Estrutura corporativa
Além de maior rigor financeiro, as startups agora precisam também nascer prontas para o sucesso, minimizando erros que podem custar caro para a operação. Essa é a visão de Brian Requarth, cofundador e CEO do hub para startups Latitud, que orienta empresas da América Latina sobre como desenvolver seus negócios de forma global e captar investimentos.
“O novo perfil das startups que conquistam aportes de VCs em 2023 já começa com uma estrutura corporativa correta. Esse é o primeiro alerta, e um alerta fundamental porque muitas startups só percebem isso tarde demais. Eu me incluo nisso: a minha companhia anterior, o VivaReal, perdeu US$ 100 milhões em impostos desnecessários por conta da estrutura corporativa errada. Além da perda por questões tributárias, os investidores de fato deixam de colocar dinheiro no seu negócio se você tem a estrutura corporativa errada. Ninguém vai obrigar a startup a mudar sua estrutura corporativa porque se sabe do custo que isso traz, mas é um ponto negativo e que contribui para declinar o investimento”, diz.
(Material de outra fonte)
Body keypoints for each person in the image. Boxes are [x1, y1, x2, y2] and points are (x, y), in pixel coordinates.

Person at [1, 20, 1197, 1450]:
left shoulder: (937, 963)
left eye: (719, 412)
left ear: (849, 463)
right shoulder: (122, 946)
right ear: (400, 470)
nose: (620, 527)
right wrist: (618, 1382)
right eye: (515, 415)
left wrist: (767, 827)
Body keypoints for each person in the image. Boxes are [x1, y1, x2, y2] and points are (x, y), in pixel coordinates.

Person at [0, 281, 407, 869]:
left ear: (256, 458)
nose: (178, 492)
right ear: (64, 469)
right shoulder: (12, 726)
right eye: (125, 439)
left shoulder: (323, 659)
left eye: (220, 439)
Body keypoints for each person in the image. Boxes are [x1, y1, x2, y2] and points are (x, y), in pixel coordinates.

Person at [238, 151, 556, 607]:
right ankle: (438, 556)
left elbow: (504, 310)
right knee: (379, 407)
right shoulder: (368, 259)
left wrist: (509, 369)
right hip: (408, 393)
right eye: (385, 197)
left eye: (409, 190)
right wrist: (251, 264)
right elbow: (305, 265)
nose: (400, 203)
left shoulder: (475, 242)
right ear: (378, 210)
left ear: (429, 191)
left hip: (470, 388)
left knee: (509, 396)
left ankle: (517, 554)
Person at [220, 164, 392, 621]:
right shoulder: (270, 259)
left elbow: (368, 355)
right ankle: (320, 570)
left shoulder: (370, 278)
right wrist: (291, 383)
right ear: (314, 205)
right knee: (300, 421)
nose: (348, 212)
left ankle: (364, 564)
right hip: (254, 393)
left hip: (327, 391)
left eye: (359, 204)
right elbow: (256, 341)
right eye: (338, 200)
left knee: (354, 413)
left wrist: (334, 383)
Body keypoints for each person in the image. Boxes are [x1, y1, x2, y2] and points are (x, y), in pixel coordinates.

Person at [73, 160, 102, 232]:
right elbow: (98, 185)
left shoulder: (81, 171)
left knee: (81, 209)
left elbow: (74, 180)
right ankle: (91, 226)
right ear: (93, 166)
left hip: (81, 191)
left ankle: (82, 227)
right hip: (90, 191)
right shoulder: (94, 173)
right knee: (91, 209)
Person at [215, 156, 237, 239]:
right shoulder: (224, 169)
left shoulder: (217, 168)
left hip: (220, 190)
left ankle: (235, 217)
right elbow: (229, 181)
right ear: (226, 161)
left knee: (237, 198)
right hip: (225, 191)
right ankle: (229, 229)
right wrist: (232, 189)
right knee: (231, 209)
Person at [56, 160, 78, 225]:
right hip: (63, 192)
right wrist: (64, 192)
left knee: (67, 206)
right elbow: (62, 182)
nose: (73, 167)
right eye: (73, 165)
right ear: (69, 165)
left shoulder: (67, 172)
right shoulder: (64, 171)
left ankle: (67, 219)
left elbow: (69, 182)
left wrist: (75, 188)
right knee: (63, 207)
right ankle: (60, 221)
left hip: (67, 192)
Requarth diz ainda que a estrutura da empresa precisa estar adequada ao potencial de crescimento dos negócios, sem estar limitada a apenas um país, como o Brasil. Em vez disso, as startups têm apostado em operações também nos Estados Unidos, sendo a mais utilizada hoje em dia é a Delaware LLC “A gente chama toda a estrutura de empresa brasileira + Delaware LLC de Delaware Tostada, justamente porque tem duas camadas, assim como um torrada com manteiga ou uma avocado toast”, afirma. Três startups que seguem o modelo citado são as fintechs Stockash e Raiz e a cleantech Planty.
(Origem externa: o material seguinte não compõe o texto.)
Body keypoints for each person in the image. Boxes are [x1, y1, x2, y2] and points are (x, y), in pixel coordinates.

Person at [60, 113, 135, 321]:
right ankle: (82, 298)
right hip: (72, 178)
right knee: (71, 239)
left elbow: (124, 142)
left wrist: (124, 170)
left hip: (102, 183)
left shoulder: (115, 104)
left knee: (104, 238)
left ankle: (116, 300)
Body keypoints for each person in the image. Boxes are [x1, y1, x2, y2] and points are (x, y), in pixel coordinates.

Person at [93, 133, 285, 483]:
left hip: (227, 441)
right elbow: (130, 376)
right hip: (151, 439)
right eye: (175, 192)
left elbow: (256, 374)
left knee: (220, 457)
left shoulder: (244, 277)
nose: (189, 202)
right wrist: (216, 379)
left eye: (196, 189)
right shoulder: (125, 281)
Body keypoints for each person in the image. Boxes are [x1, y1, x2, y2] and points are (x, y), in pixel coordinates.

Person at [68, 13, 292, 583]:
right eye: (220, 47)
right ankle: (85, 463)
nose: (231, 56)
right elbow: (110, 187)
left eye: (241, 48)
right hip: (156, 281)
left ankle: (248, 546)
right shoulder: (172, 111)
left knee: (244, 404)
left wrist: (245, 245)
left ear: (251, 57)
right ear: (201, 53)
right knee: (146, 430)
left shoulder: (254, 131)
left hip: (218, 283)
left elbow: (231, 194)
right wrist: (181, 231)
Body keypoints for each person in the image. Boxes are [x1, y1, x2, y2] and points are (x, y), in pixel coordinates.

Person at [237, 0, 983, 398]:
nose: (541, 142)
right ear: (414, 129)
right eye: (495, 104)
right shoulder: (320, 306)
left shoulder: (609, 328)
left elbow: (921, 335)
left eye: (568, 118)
Estadão apurou que fundos como Canary, Maya Capital, Norte Capital, ONEVC e 500 Startups usam a operação nos dois países como um dos critérios de investimento, assim como o próprio Latitud Fund.
O mínimo de investimentos
Para algumas startups, outro caminho é ficar tão longe quanto possível dos investidores de risco nos primeiros anos do negócios e só captar aportes quando o negócio tiver clareza sobre as fontes de receita e as contas no azul. Esse foi o caso da RecargaPay, fundada em 2009. A rodada de série A foi para a startup sair do chão. A extensão veio só cinco anos depois, em 2014. Em 2017, já com oito anos de história, veio a série B, enquanto a série C foi apenas em 2021.
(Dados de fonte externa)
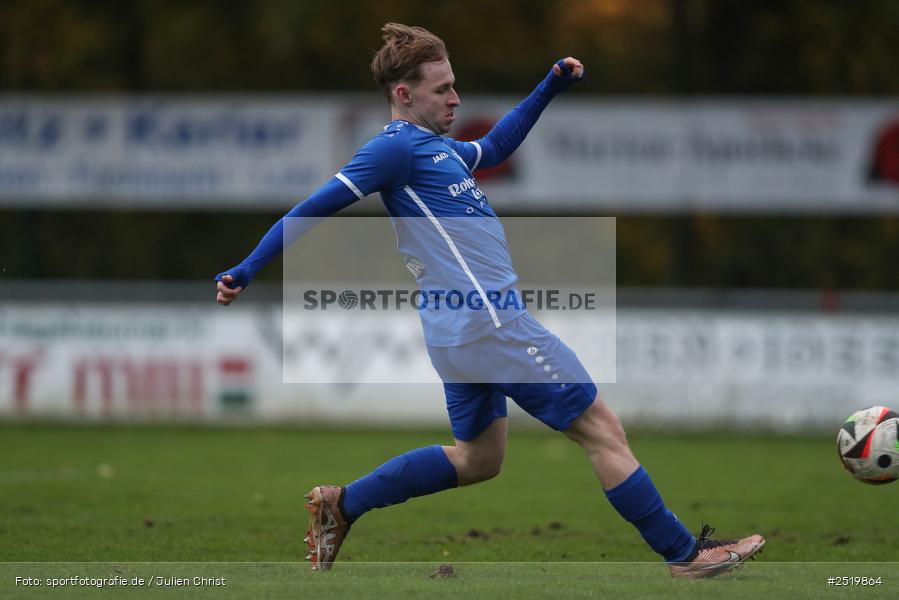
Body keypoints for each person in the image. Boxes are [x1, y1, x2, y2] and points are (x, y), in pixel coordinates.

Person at [215, 23, 764, 578]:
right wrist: (247, 268)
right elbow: (312, 208)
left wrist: (550, 86)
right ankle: (684, 554)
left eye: (454, 84)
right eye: (441, 89)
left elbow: (496, 146)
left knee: (478, 459)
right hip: (491, 324)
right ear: (404, 94)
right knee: (603, 431)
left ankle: (343, 504)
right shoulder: (394, 148)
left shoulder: (440, 150)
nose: (455, 97)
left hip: (457, 333)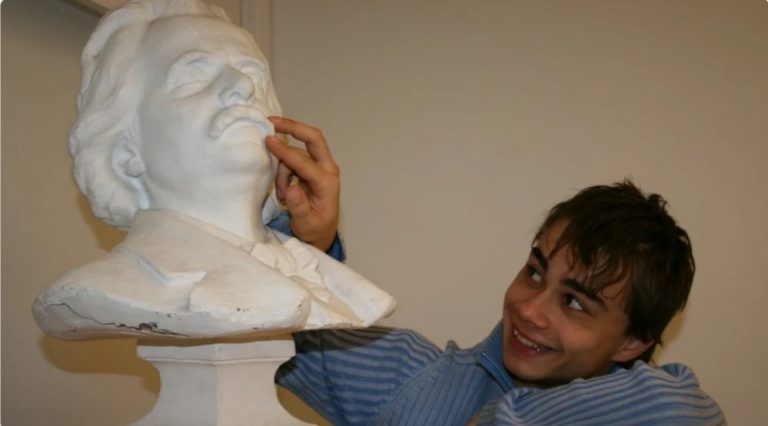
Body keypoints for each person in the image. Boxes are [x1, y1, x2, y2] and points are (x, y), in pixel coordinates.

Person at [266, 117, 726, 425]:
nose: (529, 310)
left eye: (573, 302)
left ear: (632, 343)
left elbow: (681, 408)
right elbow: (269, 328)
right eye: (535, 273)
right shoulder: (413, 380)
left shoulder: (660, 409)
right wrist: (311, 244)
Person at [32, 0, 394, 341]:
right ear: (126, 150)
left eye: (253, 75)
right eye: (195, 76)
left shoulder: (325, 275)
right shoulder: (100, 288)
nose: (243, 86)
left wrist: (318, 242)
Diego Escobar, diretor financeiro da RecargaPay, conta que o crescimento mais lento pode ser uma solução para empresas que começam a operar com uma estratégia de negócio bem definida. “Cabe a cada empresa saber até onde pode nadar até conseguir voltar para o seu porto-seguro. Quando for preciso crescer de forma rápida, o núcleo do negócio não pode ser prejudicado”, afirma.